Common Names: Red maple, swamp maple, water maple, soft maple
One of the most common and widespread deciduous trees of eastern North America. It is a medium to large sized tree, typically reaching heights of 18 to 27 meters. The leaves are usually 9 to 11 cm long on a full grown tree. The trunk diameter can range from 46 to 76 cm, depending on the growing conditions. Its spread is about 12 meters. The bark is a pale grey and smooth when the individual is young. As the tree grows the bark becomes darker and cracks into slightly raised long plates. The leaves of the red maple offer the easiest way to distinguish it from its relatives. As with nearly all maple trees, they are deciduous and arranged oppositely on the twig. They are typically 5 to 10 cm long and wide with 3 to 5 palmate lobes with a serrated margin.
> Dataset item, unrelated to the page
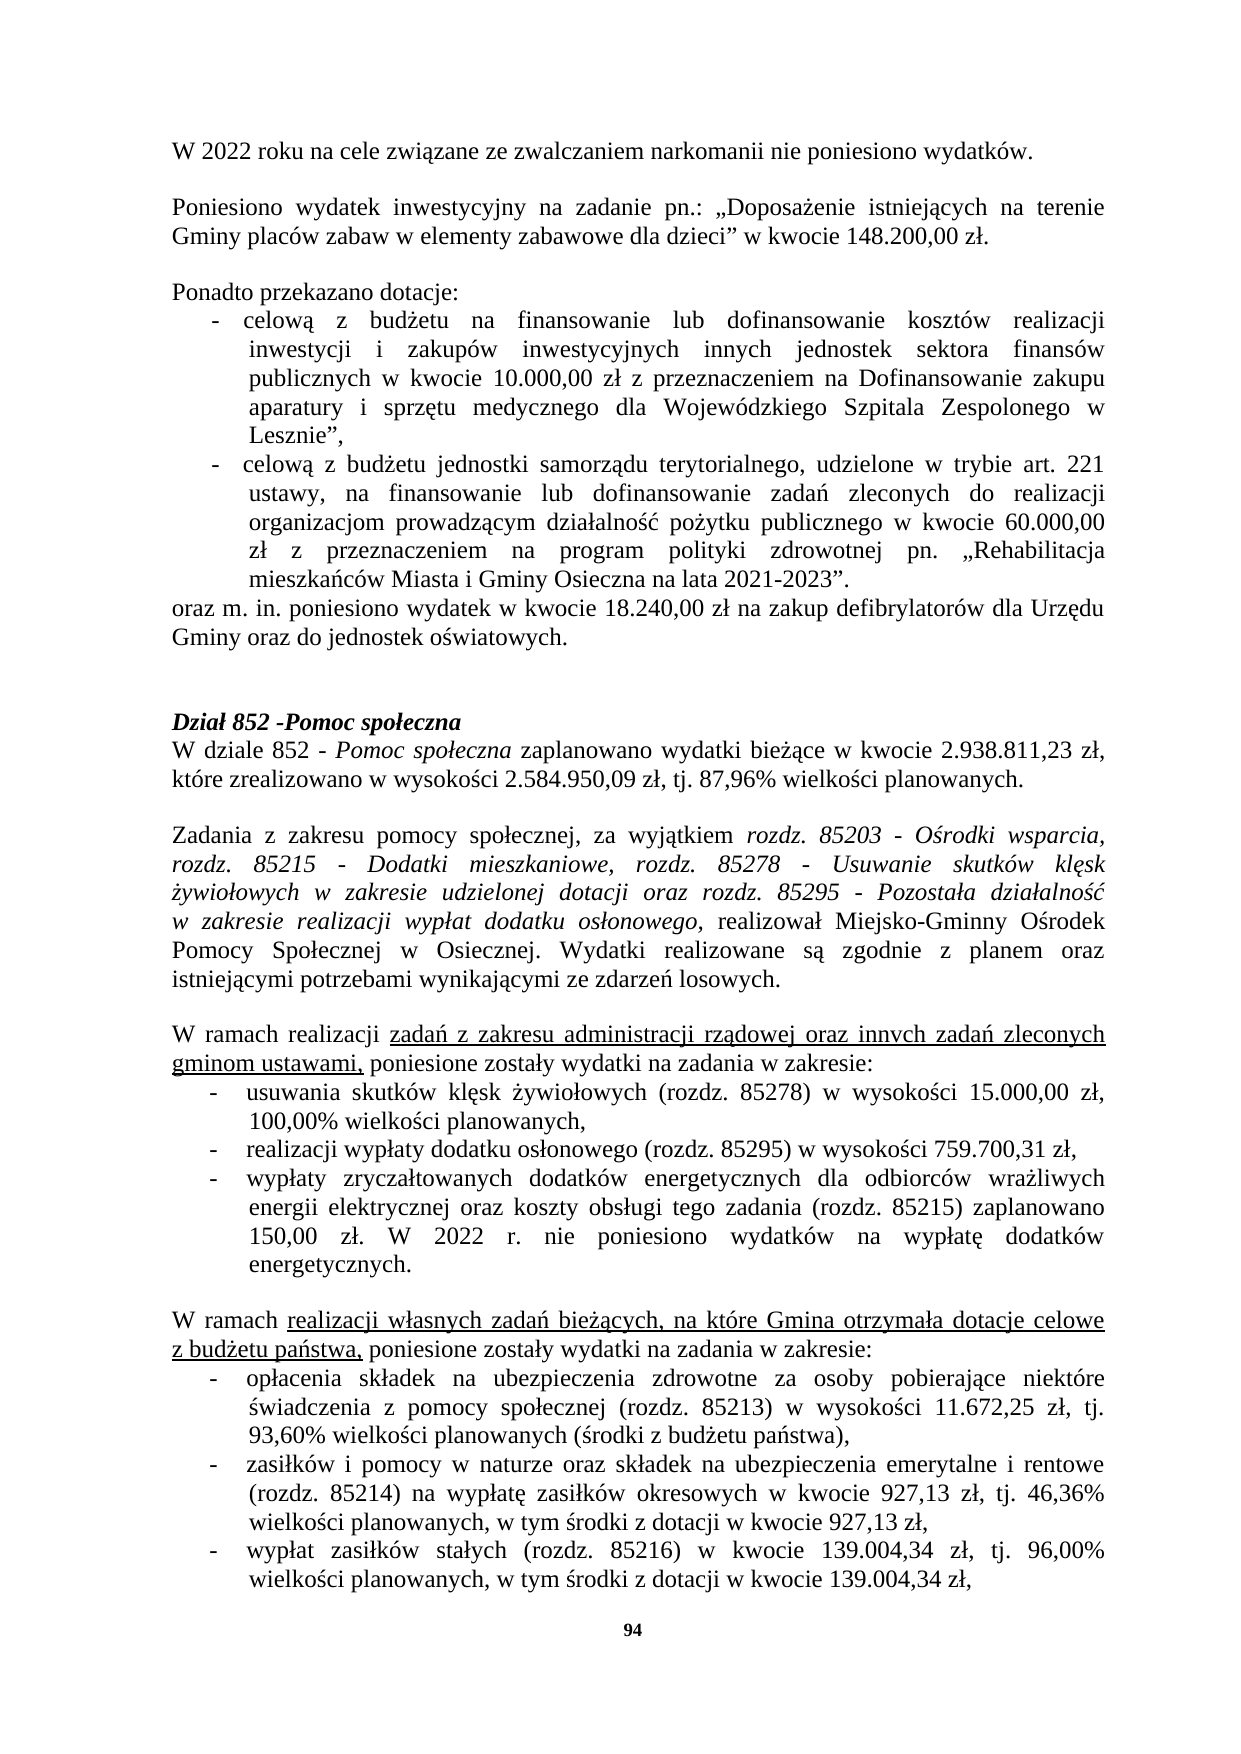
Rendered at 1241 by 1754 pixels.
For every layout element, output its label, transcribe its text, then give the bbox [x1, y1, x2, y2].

The sinuses are typically narrow, but the leaves can exhibit considerable variation. The twigs of the red maple are reddish in color and somewhat shiny with small lenticels. Dwarf shoots are present on many branches. The buds are usually blunt and greenish to reddish in color, generally with several loose scales. The lateral buds are slightly stalked, and in addition there may be collateral buds present as well. The buds form in fall and winter and are often visible from a distance due to their reddish tint.
Found in deciduous and mixed forests as well as residential and urban areas. Basically everywhere.